ViBA: Implicit Bundle Adjustment with Geometric and Temporal Consistency for Robust Visual Matching

arXiv cs.CV / 4/7/2026

💬 OpinionSignals & Early TrendsIdeas & Deep AnalysisModels & Research

Key Points

  • ViBA is a research framework for keypoint feature learning that enables scalable training on unconstrained video streams without relying on datasets with accurate pose/depth annotations.
  • It couples an initial tracking network with depth-based outlier filtering and an implicitly differentiable global bundle adjustment module that jointly refines camera poses and feature positions via reprojection error minimization.
  • By combining geometric consistency from bundle adjustment with long-term temporal consistency across frames, ViBA aims to produce more stable and accurate visual feature representations for localization.
  • Experiments on EuRoC and UMA show improved navigation performance over methods like SuperPoint+SuperGlue, ALIKED, and LightGlue, with 12–18% lower mean absolute translation error and 5–10% lower absolute rotation error while maintaining real-time inference speeds (36–91 FPS).
  • On unseen sequences, ViBA sustains over 90% localization accuracy, indicating strong generalization and suitability for continuous online training in real-world scenarios.

Abstract

Most existing image keypoint detection and description methods rely on datasets with accurate pose and depth annotations, limiting scalability and generalization, and often degrading navigation and localization performance.

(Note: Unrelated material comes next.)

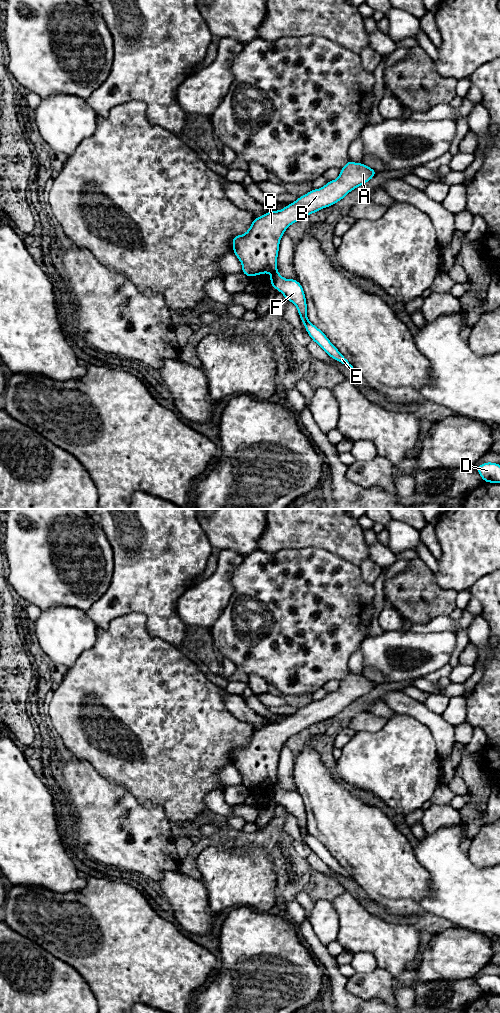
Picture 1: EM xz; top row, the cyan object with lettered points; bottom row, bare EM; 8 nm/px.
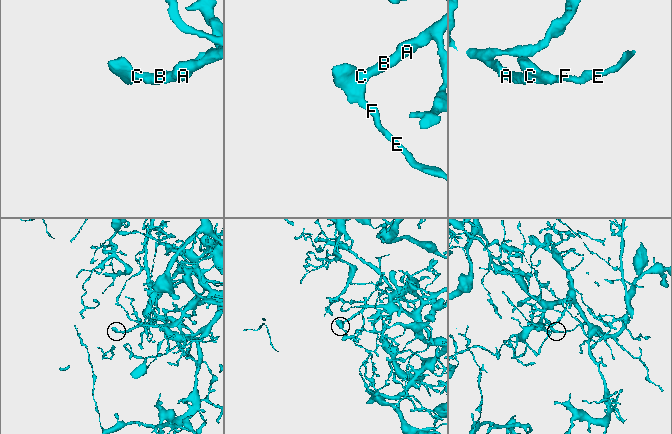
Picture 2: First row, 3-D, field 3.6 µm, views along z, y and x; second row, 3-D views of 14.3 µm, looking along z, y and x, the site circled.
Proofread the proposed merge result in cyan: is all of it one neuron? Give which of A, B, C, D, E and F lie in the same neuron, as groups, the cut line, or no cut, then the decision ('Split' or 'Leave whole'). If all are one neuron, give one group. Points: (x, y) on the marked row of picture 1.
Groups: A B C / D E F. Split along xz (276, 269), (271, 272). Split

We propose ViBA, a sustainable learning framework that integrates geometric optimization with feature learning for continuous online training on unconstrained video streams. Embedded in a standard visual odometry pipeline, it consists of an implicitly differentiable geometric residual framework: (i) an initial tracking network for inter-frame correspondences, (ii) depth-based outlier filtering, and (iii) differentiable global bundle adjustment that jointly refines camera poses and feature positions by minimizing reprojection errors. By combining geometric consistency from BA with long-term temporal consistency across frames, ViBA enforces stable and accurate feature representations. We evaluate ViBA on EuRoC and UMA datasets. Compared with state-of-the-art methods such as SuperPoint+SuperGlue, ALIKED, and LightGlue, ViBA reduces mean absolute translation error (ATE) by 12-18% and absolute rotation error (ARE) by 5-10% across sequences, while maintaining real-time inference speeds (FPS 36-91). When evaluated on unseen sequences, it retains over 90% localization accuracy, demonstrating robust generalization. These results show that ViBA supports continuous online learning with geometric and temporal consistency, consistently improving navigation and localization in real-world scenarios.